#### [Action item]
Filter task. Return each line of the material that holds the string "down".

#### [Stored data]
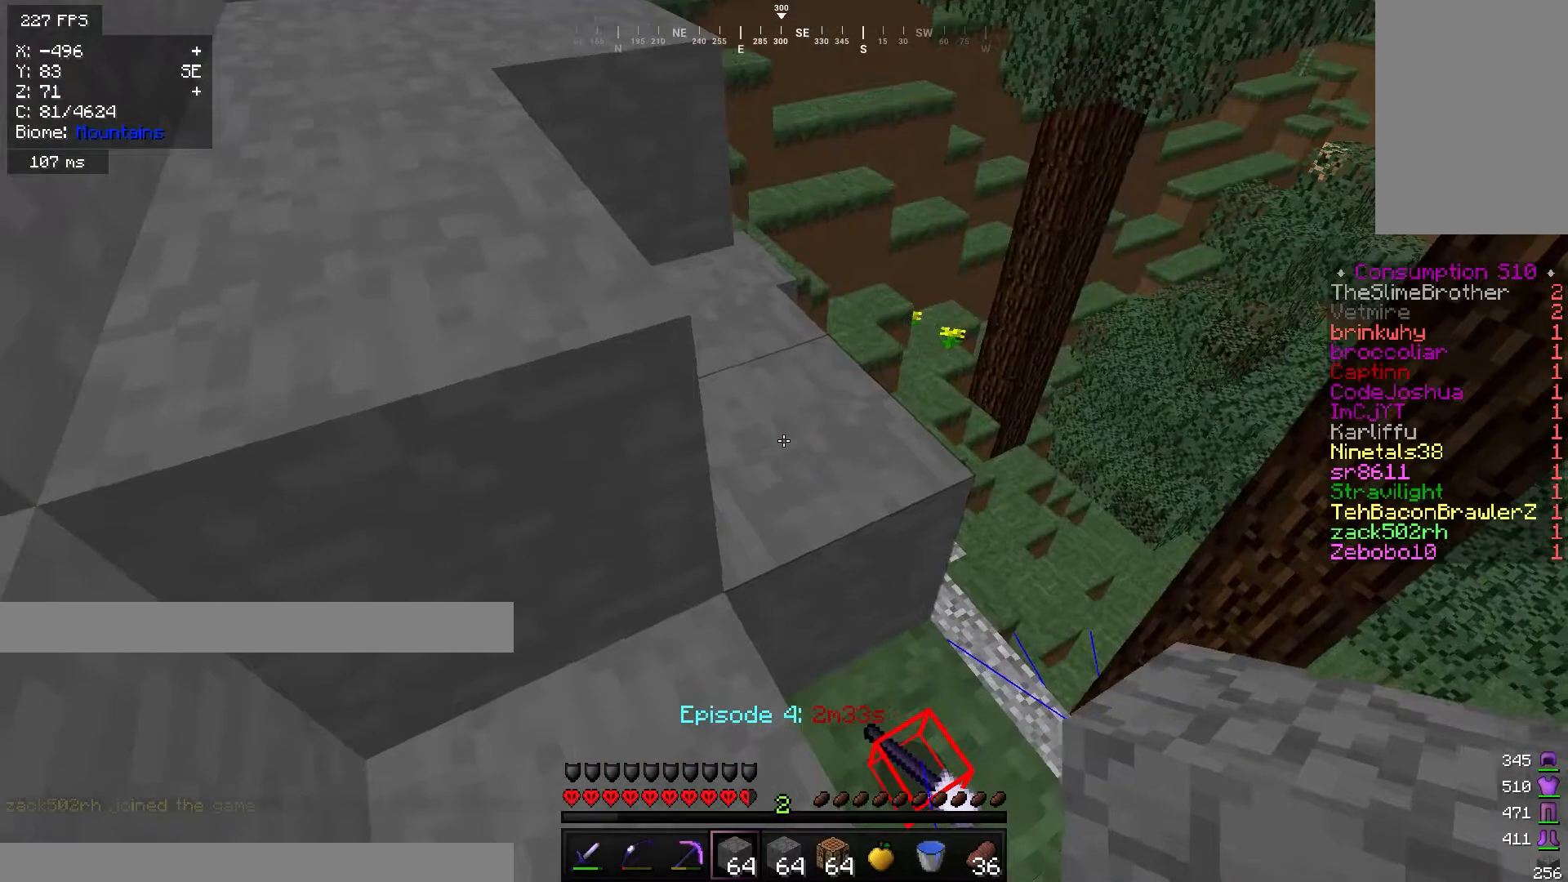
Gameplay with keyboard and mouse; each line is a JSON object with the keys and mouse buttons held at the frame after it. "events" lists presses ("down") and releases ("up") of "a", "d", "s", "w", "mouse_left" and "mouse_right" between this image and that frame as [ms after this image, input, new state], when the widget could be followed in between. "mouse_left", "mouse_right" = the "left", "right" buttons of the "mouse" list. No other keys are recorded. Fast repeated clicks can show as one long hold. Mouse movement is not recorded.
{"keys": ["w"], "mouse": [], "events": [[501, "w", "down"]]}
---
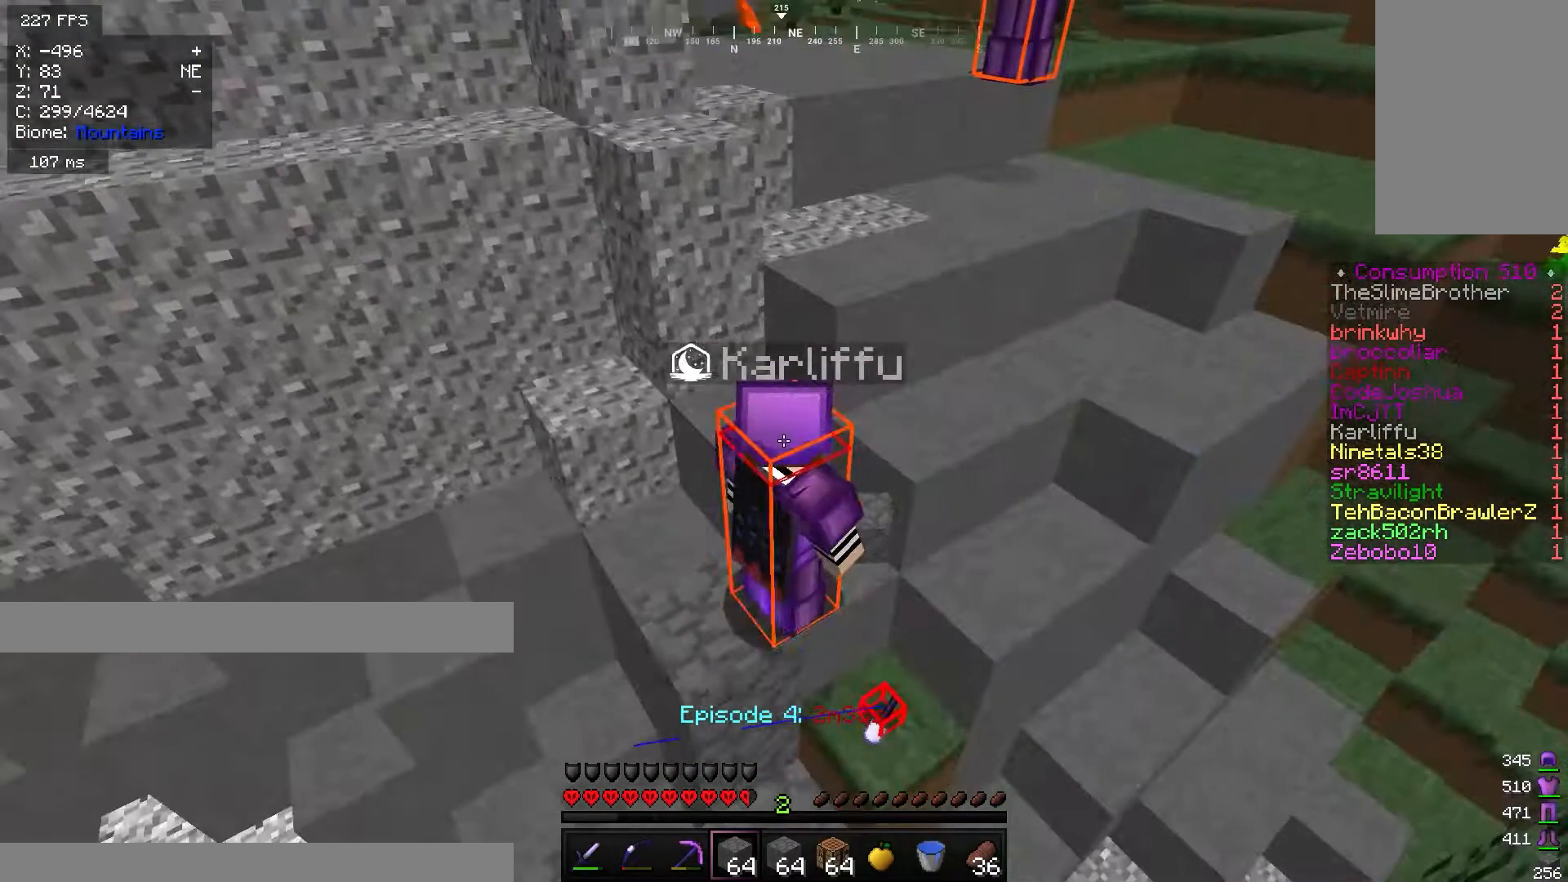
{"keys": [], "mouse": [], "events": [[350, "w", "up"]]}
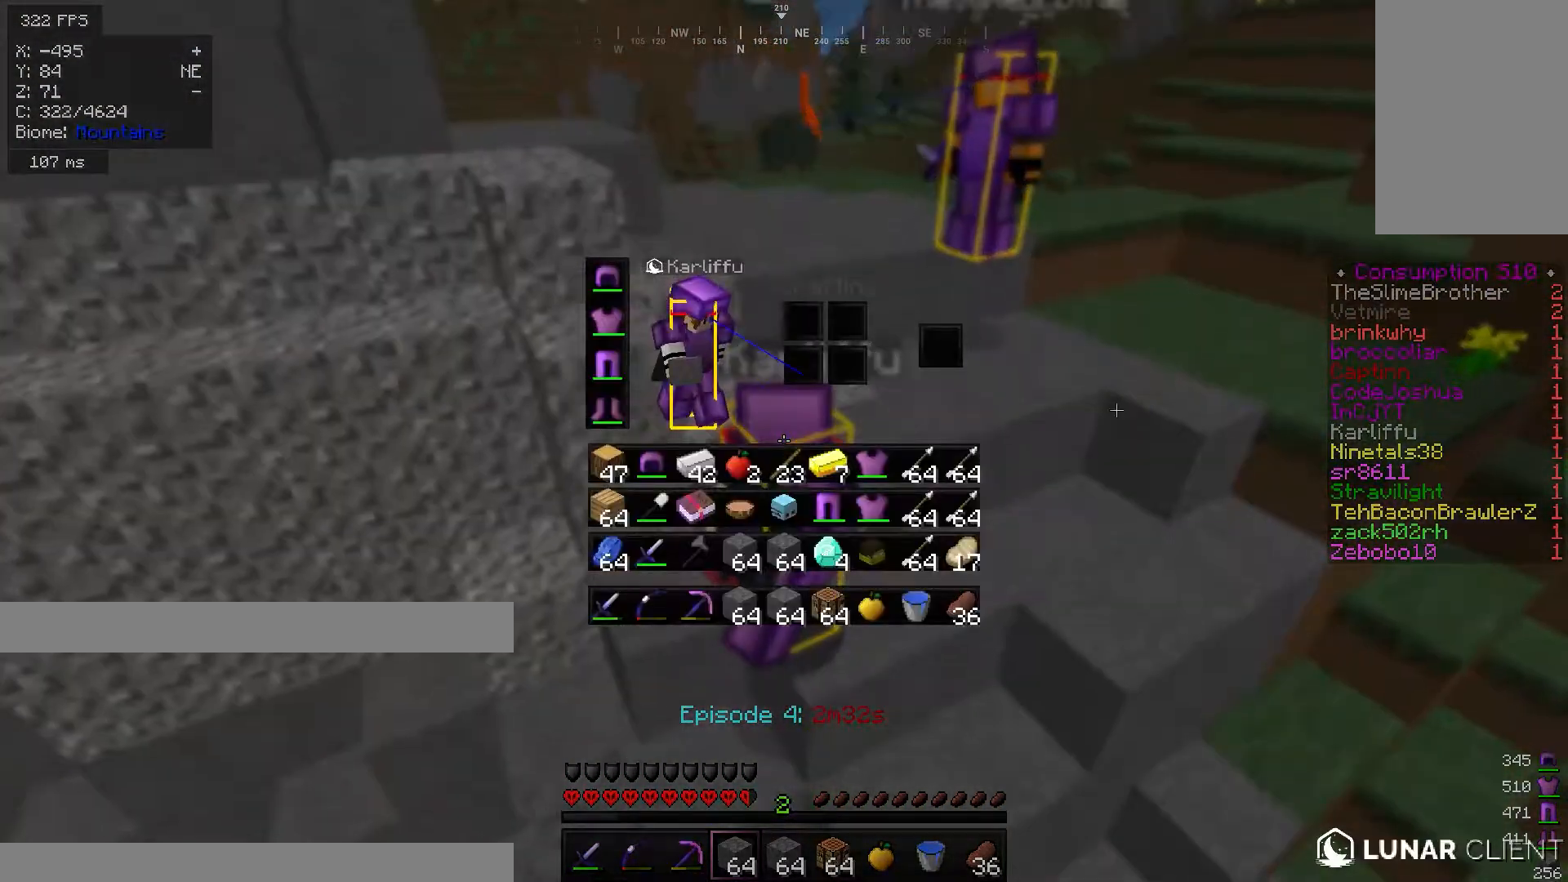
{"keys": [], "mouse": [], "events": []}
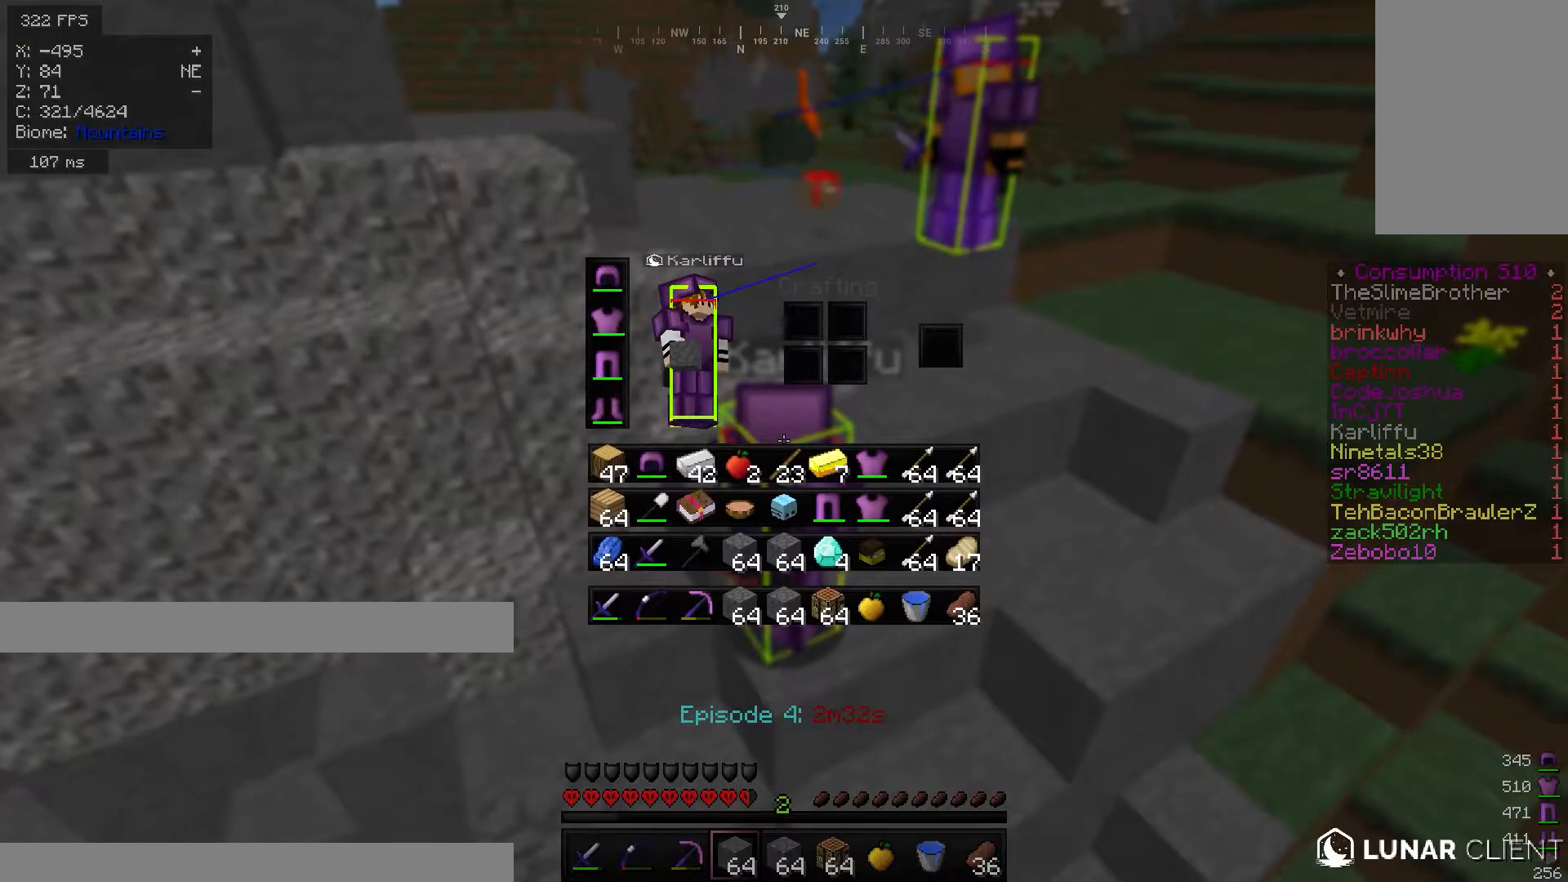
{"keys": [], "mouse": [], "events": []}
--
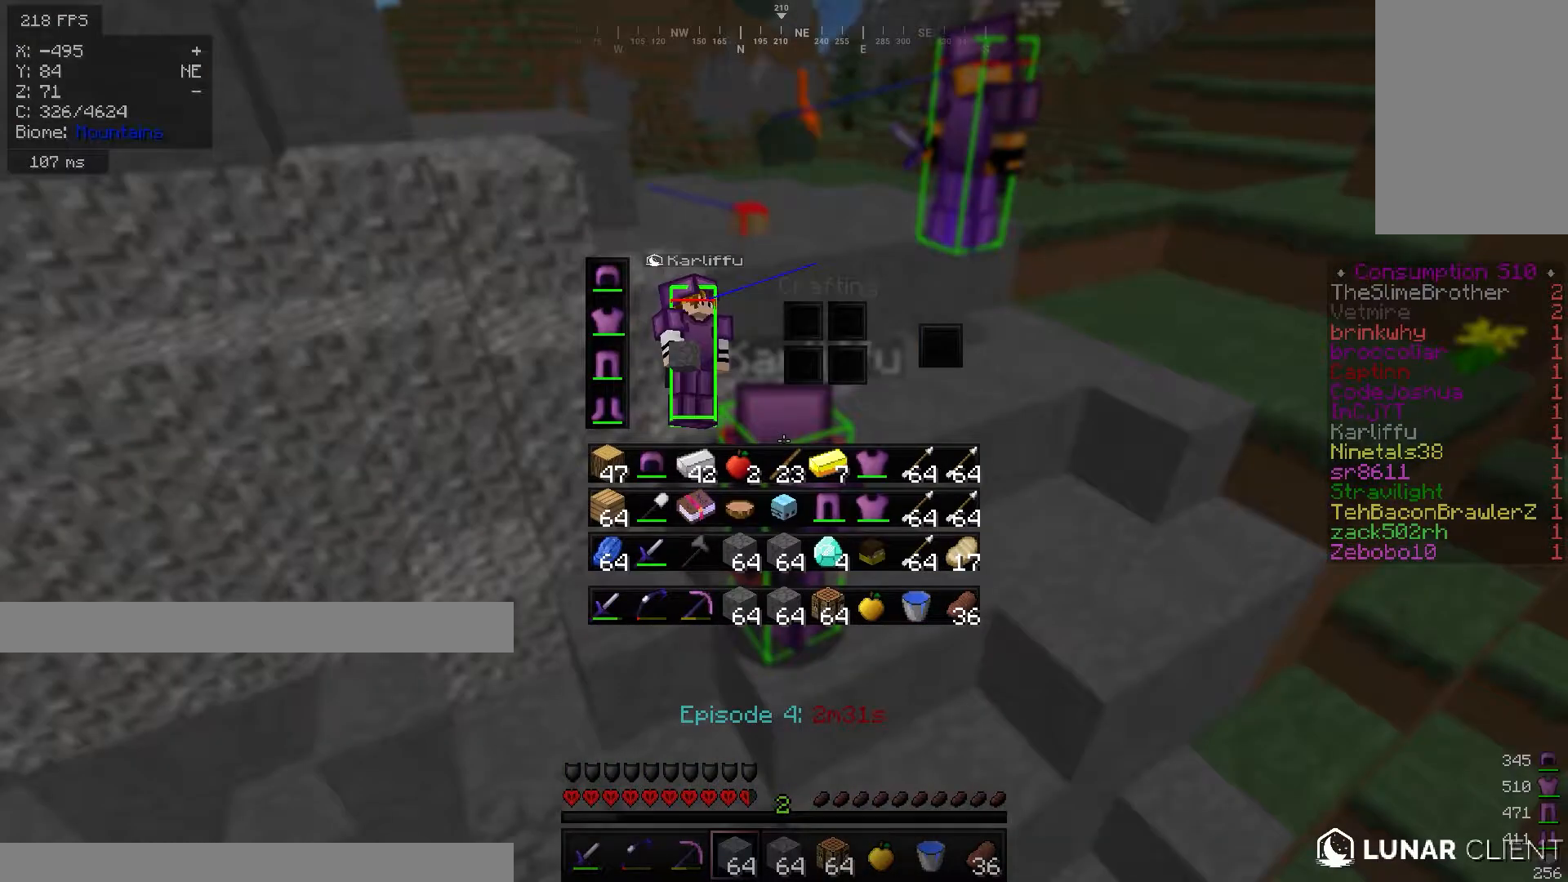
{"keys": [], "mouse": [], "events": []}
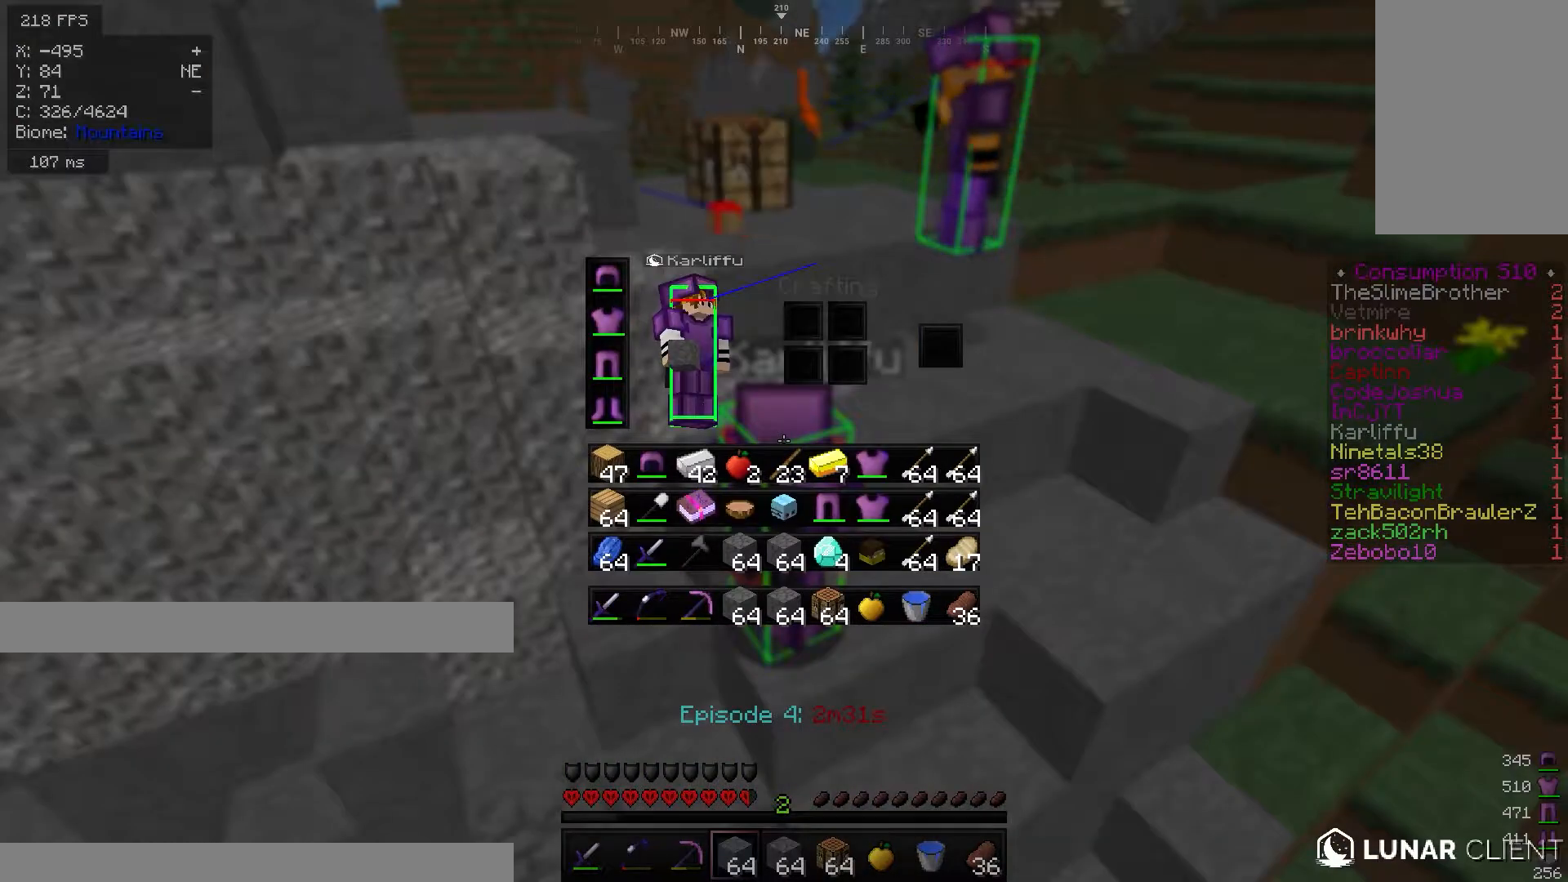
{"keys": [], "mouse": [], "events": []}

#### [Written answer]
Gameplay with keyboard and mouse; each line is a JSON object with the keys and mouse buttons held at the frame after it. "events" lists presses ("down") and releases ("up") of "a", "d", "s", "w", "mouse_left" and "mouse_right" between this image and that frame as [ms after this image, input, new state], when the widget could be followed in between. "mouse_left", "mouse_right" = the "left", "right" buttons of the "mouse" list. No other keys are recorded. Fast repeated clicks can show as one long hold. Mouse movement is not recorded.
{"keys": ["w"], "mouse": [], "events": [[501, "w", "down"]]}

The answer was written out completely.